Hindenburgstraße in Voerde

Markus Peters, Redakteuer bei der WAZ-Gruppe, wirft eine interessante Frage auf:
Kann die Hindenburgstraße zwischen Voerde und Wesel nach Hindenburg benannt bleiben? Oder sollte man sie umbenennen?

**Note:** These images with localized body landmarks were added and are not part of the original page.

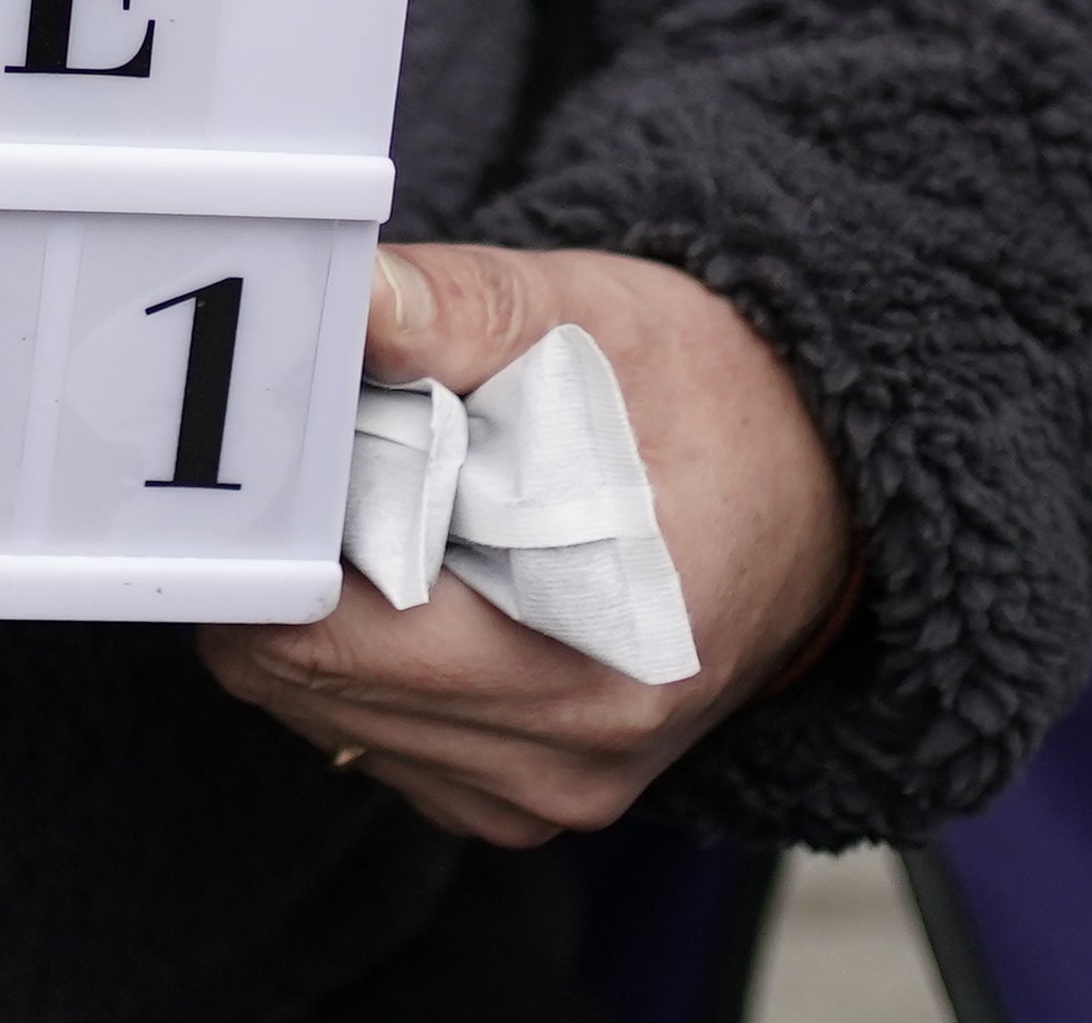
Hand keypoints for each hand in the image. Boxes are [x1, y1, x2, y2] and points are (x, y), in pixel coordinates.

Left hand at [196, 243, 855, 842]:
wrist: (825, 488)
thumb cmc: (712, 398)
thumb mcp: (592, 320)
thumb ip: (458, 309)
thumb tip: (347, 296)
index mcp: (594, 659)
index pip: (331, 640)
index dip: (274, 543)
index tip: (265, 465)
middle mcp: (569, 755)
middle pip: (309, 684)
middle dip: (294, 572)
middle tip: (327, 470)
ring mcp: (547, 788)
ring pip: (328, 718)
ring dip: (325, 618)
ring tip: (388, 513)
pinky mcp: (525, 794)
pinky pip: (377, 740)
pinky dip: (366, 661)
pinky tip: (418, 574)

Für die, denen der Name Hindenburg nichts mehr sagt, hier ein kleiner Abriß aus der Wikipedia:

Paul Ludwig Hans Anton von Beneckendorff und von Hindenburg (* 2. Oktober 1847 in Posen; † 2. August 1934 auf Gut Neudeck, Ostpreußen) war ein deutscher Militär und Politiker. Im Ersten Weltkrieg stieg er zum Generalfeldmarschall auf und übte als Chef der Obersten Heeresleitung quasi diktatorisch die Regierungsgewalt aus. Als zweiter Reichspräsident der Weimarer Republik ernannte er 1933 Adolf Hitler zum Reichskanzler.

Mit Hindenburgs Zustimmung am 23. März 1933 zum sogenannten „Ermächtigungsgesetz“ wurde die damals geltende Weimarer Verfassung außer Kraft gesetzt. Dies gilt heute als maßgebliche Voraussetzung für die Machtergreifung der NSDAP.

Die Stadt Münster diskutiert nach dem Artikel von Peters intensiv über die Frage, ob öffentlicher Raum nach Hindenburg benannt werden soll:

Seit Jahren diskutieren in Münster Bürger, Politiker und Historiker darüber, ob der Hindenburgplatz am Schloss umbenannt werden sollte oder nicht.

In Voerde jedoch ist die Frage nach dem Namensgeber einer unserer Straßen bisher wohl kein Thema:

Auch bei der Stadt Voerde wird über das Thema gegenwärtig nicht nachgedacht. „Darüber habe ich mir noch nie Gedanken gemacht“, erklärt Voerdes Bürgermeister Leonhard Spitzer.